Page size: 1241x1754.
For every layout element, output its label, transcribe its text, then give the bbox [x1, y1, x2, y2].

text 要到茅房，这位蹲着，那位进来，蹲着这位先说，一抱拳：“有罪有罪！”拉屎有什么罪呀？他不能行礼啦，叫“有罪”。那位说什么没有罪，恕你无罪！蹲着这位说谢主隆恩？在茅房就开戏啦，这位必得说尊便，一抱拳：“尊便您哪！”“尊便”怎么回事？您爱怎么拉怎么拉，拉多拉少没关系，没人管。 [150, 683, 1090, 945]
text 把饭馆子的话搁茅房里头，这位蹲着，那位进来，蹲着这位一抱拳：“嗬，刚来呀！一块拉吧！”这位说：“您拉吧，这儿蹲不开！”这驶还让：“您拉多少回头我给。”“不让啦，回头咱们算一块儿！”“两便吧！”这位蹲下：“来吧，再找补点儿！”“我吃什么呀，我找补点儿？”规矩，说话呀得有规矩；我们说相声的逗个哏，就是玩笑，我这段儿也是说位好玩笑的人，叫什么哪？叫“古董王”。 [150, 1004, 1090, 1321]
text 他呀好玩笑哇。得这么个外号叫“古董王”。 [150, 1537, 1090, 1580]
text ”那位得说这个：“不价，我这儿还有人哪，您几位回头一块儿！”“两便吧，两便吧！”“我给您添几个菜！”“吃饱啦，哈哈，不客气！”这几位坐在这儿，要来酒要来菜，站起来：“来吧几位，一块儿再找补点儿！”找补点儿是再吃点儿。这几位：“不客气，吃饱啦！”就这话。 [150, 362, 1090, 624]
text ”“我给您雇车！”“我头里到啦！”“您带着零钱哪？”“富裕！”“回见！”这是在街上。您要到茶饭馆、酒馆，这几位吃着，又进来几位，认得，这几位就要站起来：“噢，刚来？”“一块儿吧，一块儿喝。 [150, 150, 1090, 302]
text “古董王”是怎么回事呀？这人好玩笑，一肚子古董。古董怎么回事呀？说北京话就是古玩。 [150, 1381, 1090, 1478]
########
Return the material exactly. Leave out no line.

◆ Answer to the exercise ◆
Page size: 1241x1754.
For every layout element, output its label, transcribe its text, then give the bbox [x1, y1, x2, y2].

text 要到茅房，这位蹲着，那位进来，蹲着这位先说，一抱拳：“有罪有罪！”拉屎有什么罪呀？他不能行礼啦，叫“有罪”。那位说什么没有罪，恕你无罪！蹲着这位说谢主隆恩？在茅房就开戏啦，这位必得说尊便，一抱拳：“尊便您哪！”“尊便”怎么回事？您爱怎么拉怎么拉，拉多拉少没关系，没人管。 [150, 683, 1090, 945]
text 把饭馆子的话搁茅房里头，这位蹲着，那位进来，蹲着这位一抱拳：“嗬，刚来呀！一块拉吧！”这位说：“您拉吧，这儿蹲不开！”这驶还让：“您拉多少回头我给。”“不让啦，回头咱们算一块儿！”“两便吧！”这位蹲下：“来吧，再找补点儿！”“我吃什么呀，我找补点儿？”规矩，说话呀得有规矩；我们说相声的逗个哏，就是玩笑，我这段儿也是说位好玩笑的人，叫什么哪？叫“古董王”。 [150, 1004, 1090, 1321]
text 他呀好玩笑哇。得这么个外号叫“古董王”。 [150, 1537, 1090, 1580]
text ”那位得说这个：“不价，我这儿还有人哪，您几位回头一块儿！”“两便吧，两便吧！”“我给您添几个菜！”“吃饱啦，哈哈，不客气！”这几位坐在这儿，要来酒要来菜，站起来：“来吧几位，一块儿再找补点儿！”找补点儿是再吃点儿。这几位：“不客气，吃饱啦！”就这话。 [150, 362, 1090, 624]
text ”“我给您雇车！”“我头里到啦！”“您带着零钱哪？”“富裕！”“回见！”这是在街上。您要到茶饭馆、酒馆，这几位吃着，又进来几位，认得，这几位就要站起来：“噢，刚来？”“一块儿吧，一块儿喝。 [150, 150, 1090, 302]
text “古董王”是怎么回事呀？这人好玩笑，一肚子古董。古董怎么回事呀？说北京话就是古玩。 [150, 1381, 1090, 1478]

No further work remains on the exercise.